::: Material for the task :::

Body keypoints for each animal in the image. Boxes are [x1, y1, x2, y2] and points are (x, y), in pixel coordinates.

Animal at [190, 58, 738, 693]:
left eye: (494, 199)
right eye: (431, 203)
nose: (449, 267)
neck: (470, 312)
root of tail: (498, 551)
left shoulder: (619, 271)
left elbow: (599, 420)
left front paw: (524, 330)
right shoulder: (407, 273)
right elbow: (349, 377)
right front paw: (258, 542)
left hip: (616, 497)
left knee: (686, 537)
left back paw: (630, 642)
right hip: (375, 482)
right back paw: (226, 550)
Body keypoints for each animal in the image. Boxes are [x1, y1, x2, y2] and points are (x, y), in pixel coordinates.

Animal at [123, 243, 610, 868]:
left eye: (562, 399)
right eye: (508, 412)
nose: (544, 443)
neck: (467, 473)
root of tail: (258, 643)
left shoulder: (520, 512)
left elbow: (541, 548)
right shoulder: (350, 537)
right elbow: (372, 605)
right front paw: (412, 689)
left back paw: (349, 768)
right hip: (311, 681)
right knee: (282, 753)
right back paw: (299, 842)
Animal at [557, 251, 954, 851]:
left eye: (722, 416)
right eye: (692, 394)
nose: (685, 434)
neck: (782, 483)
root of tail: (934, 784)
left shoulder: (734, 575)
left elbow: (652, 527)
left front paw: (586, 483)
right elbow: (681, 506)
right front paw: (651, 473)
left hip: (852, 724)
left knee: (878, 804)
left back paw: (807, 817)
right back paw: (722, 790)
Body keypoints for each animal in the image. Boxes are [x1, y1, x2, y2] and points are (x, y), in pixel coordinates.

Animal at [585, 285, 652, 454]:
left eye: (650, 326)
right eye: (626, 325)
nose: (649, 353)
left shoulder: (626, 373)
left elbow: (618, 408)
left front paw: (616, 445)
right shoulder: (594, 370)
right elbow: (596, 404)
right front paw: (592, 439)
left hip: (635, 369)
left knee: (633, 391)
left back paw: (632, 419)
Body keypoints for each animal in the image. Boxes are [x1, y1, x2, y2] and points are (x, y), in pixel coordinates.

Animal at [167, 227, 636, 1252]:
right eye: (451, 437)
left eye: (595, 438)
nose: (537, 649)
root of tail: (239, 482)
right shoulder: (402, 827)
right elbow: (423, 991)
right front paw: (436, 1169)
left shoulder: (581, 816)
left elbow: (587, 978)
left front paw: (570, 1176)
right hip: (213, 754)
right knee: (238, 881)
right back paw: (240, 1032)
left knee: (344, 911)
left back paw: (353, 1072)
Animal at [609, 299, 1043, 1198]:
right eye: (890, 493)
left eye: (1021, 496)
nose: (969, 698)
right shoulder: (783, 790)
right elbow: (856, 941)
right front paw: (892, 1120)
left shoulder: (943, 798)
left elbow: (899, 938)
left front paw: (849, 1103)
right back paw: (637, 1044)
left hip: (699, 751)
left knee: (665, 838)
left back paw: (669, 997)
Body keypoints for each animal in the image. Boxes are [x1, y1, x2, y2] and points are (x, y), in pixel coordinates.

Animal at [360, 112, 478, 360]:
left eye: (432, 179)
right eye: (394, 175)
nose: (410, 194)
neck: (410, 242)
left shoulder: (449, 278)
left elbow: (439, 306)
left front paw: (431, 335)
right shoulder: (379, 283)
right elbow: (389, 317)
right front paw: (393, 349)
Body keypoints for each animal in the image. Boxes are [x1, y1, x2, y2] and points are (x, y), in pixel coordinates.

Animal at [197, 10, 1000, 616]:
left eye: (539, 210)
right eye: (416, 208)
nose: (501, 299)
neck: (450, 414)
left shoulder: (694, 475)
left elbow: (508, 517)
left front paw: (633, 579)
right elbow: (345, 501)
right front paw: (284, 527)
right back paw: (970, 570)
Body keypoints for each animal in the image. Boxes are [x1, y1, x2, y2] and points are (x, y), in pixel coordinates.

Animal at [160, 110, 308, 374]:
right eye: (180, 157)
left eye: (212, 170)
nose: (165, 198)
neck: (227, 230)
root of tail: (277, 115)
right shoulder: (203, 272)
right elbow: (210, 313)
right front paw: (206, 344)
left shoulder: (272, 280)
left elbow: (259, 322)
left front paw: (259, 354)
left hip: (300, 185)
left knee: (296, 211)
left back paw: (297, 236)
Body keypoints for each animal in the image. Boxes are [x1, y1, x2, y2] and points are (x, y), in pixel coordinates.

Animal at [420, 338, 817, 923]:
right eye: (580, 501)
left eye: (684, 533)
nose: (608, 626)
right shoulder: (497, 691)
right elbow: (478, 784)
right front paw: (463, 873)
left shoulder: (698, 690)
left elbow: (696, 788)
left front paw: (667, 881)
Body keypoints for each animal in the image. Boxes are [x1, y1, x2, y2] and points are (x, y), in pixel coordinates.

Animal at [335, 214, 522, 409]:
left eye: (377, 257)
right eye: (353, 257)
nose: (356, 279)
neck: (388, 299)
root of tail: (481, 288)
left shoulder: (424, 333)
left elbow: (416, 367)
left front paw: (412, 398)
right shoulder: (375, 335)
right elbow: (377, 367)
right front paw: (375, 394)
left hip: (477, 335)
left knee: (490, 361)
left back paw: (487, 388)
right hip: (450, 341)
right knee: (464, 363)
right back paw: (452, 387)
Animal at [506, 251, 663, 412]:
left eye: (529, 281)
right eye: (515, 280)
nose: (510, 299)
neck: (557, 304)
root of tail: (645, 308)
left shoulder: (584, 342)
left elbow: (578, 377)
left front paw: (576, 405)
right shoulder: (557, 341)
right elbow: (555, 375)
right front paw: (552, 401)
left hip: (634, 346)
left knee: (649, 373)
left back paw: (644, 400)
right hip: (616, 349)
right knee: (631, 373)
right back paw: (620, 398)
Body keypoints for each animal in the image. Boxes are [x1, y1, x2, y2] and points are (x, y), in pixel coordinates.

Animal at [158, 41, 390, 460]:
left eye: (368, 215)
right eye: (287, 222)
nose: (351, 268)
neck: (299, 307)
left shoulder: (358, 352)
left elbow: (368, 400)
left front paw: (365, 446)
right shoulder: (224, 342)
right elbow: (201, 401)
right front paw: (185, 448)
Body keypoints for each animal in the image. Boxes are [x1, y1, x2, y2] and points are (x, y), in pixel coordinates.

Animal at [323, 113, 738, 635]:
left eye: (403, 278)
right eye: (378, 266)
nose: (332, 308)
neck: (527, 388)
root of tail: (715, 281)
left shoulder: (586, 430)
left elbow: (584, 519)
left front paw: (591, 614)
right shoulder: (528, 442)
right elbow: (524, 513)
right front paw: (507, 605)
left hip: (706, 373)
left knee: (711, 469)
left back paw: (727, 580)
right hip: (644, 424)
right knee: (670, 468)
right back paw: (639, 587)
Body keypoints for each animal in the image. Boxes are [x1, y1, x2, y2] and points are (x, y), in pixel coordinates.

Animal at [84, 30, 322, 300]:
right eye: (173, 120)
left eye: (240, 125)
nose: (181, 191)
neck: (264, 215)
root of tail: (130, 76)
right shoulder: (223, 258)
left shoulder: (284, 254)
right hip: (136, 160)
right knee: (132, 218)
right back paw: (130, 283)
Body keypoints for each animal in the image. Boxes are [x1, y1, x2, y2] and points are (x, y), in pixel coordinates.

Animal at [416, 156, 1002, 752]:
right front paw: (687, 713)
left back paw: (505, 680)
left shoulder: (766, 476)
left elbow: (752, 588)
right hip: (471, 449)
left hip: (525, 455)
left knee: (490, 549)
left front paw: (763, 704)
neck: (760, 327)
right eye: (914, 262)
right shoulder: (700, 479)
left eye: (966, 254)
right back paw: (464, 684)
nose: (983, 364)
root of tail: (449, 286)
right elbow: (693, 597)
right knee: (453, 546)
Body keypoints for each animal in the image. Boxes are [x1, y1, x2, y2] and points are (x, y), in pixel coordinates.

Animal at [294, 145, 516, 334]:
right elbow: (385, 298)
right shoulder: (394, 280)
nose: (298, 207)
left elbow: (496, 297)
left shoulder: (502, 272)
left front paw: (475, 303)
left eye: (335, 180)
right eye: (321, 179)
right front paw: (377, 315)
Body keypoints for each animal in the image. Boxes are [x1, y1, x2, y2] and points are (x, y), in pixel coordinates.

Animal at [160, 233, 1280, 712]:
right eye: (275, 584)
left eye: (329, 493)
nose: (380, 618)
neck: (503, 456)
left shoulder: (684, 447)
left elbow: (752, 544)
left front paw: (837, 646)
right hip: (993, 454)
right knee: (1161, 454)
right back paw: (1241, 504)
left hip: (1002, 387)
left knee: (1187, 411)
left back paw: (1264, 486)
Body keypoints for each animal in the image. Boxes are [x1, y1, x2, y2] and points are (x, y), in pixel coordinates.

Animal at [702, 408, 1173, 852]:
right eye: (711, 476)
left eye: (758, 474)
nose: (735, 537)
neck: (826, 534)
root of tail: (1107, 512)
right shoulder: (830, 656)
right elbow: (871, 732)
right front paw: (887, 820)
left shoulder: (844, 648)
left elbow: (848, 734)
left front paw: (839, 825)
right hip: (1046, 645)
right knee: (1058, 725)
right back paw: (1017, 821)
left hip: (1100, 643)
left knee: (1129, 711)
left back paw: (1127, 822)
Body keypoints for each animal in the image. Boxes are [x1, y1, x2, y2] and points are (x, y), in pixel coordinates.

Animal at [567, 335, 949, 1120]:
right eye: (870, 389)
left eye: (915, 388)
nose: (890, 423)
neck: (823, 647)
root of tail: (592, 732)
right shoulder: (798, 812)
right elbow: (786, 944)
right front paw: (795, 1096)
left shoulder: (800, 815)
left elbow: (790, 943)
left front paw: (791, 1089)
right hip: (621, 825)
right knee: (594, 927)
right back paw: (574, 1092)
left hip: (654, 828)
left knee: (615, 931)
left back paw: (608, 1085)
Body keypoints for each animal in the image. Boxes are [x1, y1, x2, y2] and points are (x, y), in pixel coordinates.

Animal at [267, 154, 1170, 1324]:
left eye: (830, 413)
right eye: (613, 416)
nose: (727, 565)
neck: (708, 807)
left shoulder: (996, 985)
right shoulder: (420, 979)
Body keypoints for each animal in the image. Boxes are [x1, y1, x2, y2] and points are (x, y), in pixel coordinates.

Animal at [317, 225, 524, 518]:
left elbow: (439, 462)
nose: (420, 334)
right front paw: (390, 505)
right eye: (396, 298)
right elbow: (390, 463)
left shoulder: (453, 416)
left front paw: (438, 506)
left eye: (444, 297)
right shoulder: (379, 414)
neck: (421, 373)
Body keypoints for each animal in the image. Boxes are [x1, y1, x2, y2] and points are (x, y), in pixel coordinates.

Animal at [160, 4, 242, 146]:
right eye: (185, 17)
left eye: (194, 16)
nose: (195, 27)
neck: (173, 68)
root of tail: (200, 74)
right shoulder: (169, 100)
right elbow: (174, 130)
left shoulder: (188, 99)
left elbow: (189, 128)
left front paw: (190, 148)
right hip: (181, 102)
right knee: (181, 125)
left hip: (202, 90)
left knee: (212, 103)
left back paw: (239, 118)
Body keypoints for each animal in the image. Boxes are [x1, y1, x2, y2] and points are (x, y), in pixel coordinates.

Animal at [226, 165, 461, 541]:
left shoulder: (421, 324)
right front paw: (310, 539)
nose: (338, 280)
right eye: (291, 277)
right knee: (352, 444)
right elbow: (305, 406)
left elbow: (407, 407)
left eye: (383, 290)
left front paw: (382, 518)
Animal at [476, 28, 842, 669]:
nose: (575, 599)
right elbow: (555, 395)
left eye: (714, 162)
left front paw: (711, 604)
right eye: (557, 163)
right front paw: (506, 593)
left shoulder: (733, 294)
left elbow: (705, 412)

:::

— Activity —
Nothing but the lines from the one with "left elbow: (407, 407)" to the last line of the data should appear in the answer, each exactly as it stands.

— Output for this exercise —
left elbow: (407, 407)
left eye: (383, 290)
left front paw: (382, 518)
Animal at [476, 28, 842, 669]:
nose: (575, 599)
right elbow: (555, 395)
left eye: (714, 162)
left front paw: (711, 604)
right eye: (557, 163)
right front paw: (506, 593)
left shoulder: (733, 294)
left elbow: (705, 412)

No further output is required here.